┌──

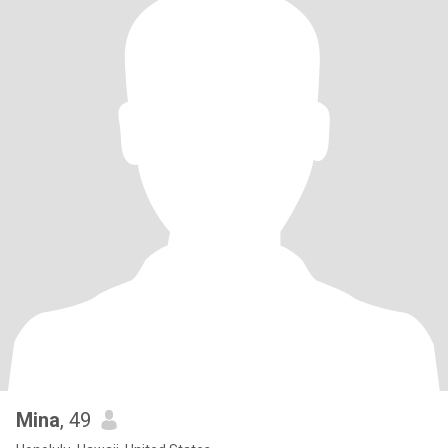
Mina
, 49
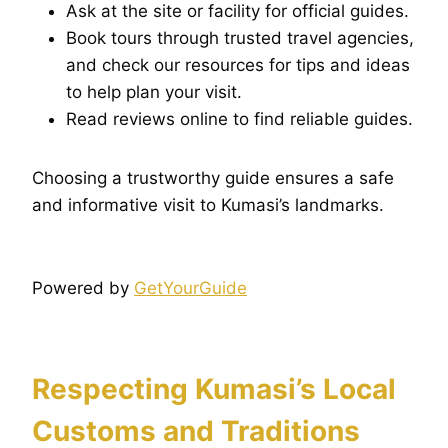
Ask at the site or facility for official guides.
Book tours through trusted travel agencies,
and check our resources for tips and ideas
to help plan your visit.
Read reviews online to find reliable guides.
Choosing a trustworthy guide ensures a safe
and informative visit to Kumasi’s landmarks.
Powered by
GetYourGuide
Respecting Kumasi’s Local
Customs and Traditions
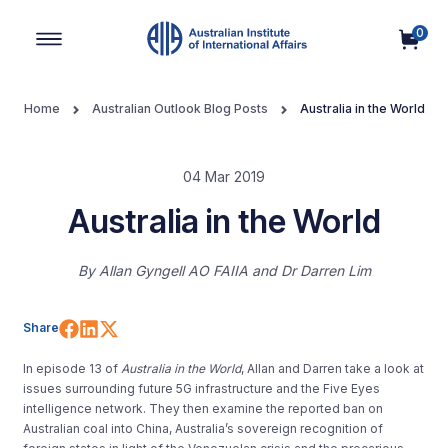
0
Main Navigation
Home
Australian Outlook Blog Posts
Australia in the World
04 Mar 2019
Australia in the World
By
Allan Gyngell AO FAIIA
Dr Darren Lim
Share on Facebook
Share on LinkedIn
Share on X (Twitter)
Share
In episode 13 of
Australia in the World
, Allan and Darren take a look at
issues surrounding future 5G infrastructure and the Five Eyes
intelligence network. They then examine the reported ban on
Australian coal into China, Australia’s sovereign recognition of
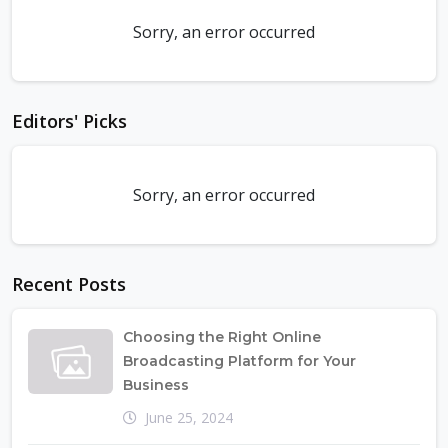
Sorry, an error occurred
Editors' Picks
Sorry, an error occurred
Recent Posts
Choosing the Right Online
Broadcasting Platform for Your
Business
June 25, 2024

└──

**Exercise goal**
Reproduce all the text read from the material above, swapping every occurrence of "Australia in the World" for "Australia Abroad" and changing nothing else. Leave out the pictures.

**Your response**
Mina
, 49
Ask at the site or facility for official guides.
Book tours through trusted travel agencies,
and check our resources for tips and ideas
to help plan your visit.
Read reviews online to find reliable guides.
Choosing a trustworthy guide ensures a safe
and informative visit to Kumasi’s landmarks.
Powered by
GetYourGuide
Respecting Kumasi’s Local
Customs and Traditions
0
Main Navigation
Home
Australian Outlook Blog Posts
Australia Abroad
04 Mar 2019
Australia Abroad
By
Allan Gyngell AO FAIIA
Dr Darren Lim
Share on Facebook
Share on LinkedIn
Share on X (Twitter)
Share
In episode 13 of
Australia Abroad
, Allan and Darren take a look at
issues surrounding future 5G infrastructure and the Five Eyes
intelligence network. They then examine the reported ban on
Australian coal into China, Australia’s sovereign recognition of
Sorry, an error occurred
Editors' Picks
Sorry, an error occurred
Recent Posts
Choosing the Right Online
Broadcasting Platform for Your
Business
June 25, 2024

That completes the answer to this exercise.